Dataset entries

((

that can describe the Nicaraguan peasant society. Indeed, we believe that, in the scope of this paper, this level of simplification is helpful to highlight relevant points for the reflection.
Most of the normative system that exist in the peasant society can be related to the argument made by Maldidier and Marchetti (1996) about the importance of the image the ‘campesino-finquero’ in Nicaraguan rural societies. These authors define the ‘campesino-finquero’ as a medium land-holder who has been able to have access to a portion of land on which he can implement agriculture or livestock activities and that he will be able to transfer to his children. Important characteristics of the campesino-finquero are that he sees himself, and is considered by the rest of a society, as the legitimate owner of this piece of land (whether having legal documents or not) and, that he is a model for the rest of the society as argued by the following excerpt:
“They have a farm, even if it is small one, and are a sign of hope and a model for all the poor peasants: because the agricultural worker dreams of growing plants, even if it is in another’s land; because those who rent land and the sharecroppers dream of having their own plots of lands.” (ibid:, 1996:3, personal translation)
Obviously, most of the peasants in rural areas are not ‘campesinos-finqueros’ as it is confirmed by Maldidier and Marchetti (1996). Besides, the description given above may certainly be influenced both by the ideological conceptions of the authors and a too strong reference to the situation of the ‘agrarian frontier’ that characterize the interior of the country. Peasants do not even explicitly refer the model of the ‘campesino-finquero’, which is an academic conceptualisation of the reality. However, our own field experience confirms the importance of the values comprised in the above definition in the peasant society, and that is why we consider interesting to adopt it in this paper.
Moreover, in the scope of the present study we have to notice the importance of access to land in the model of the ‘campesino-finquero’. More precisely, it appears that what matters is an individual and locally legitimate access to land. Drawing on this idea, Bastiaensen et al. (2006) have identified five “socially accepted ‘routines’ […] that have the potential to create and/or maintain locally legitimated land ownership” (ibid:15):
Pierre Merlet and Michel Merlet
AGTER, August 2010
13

))

» **ABOUT THIS TASK**
Once more, give all the records exactly as they were written.

» **RESULT**
that can describe the Nicaraguan peasant society. Indeed, we believe that, in the scope of this paper, this level of simplification is helpful to highlight relevant points for the reflection.
Most of the normative system that exist in the peasant society can be related to the argument made by Maldidier and Marchetti (1996) about the importance of the image the ‘campesino-finquero’ in Nicaraguan rural societies. These authors define the ‘campesino-finquero’ as a medium land-holder who has been able to have access to a portion of land on which he can implement agriculture or livestock activities and that he will be able to transfer to his children. Important characteristics of the campesino-finquero are that he sees himself, and is considered by the rest of a society, as the legitimate owner of this piece of land (whether having legal documents or not) and, that he is a model for the rest of the society as argued by the following excerpt:
“They have a farm, even if it is small one, and are a sign of hope and a model for all the poor peasants: because the agricultural worker dreams of growing plants, even if it is in another’s land; because those who rent land and the sharecroppers dream of having their own plots of lands.” (ibid:, 1996:3, personal translation)
Obviously, most of the peasants in rural areas are not ‘campesinos-finqueros’ as it is confirmed by Maldidier and Marchetti (1996). Besides, the description given above may certainly be influenced both by the ideological conceptions of the authors and a too strong reference to the situation of the ‘agrarian frontier’ that characterize the interior of the country. Peasants do not even explicitly refer the model of the ‘campesino-finquero’, which is an academic conceptualisation of the reality. However, our own field experience confirms the importance of the values comprised in the above definition in the peasant society, and that is why we consider interesting to adopt it in this paper.
Moreover, in the scope of the present study we have to notice the importance of access to land in the model of the ‘campesino-finquero’. More precisely, it appears that what matters is an individual and locally legitimate access to land. Drawing on this idea, Bastiaensen et al. (2006) have identified five “socially accepted ‘routines’ […] that have the potential to create and/or maintain locally legitimated land ownership” (ibid:15):
Pierre Merlet and Michel Merlet
AGTER, August 2010
13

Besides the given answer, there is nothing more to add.